> What to produce
Based on the listing below, report how many lines contain the word "Figure". Nothing but the number, please.

> The input
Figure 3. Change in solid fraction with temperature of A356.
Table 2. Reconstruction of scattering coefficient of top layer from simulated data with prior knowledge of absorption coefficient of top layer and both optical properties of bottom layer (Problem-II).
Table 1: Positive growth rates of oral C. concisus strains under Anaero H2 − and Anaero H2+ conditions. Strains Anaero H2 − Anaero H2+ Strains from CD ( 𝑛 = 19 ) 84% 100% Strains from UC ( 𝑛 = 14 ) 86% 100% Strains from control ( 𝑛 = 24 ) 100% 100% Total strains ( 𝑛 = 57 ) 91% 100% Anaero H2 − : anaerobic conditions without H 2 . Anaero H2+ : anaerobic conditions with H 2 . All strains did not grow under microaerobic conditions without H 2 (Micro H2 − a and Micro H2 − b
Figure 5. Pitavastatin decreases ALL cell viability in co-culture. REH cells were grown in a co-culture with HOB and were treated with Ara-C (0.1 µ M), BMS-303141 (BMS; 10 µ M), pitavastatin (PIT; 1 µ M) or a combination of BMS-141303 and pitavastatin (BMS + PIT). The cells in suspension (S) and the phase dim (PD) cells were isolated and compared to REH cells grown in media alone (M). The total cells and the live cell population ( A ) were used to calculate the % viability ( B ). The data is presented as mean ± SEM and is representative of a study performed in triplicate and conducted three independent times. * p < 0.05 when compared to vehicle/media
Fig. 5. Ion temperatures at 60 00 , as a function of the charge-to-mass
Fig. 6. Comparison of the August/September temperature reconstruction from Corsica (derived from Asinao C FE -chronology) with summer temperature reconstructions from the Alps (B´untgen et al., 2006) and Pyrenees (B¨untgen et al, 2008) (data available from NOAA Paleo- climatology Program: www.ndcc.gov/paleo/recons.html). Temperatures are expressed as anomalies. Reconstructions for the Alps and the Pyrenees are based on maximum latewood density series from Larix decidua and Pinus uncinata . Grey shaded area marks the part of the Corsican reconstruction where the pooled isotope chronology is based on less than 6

> Response area
2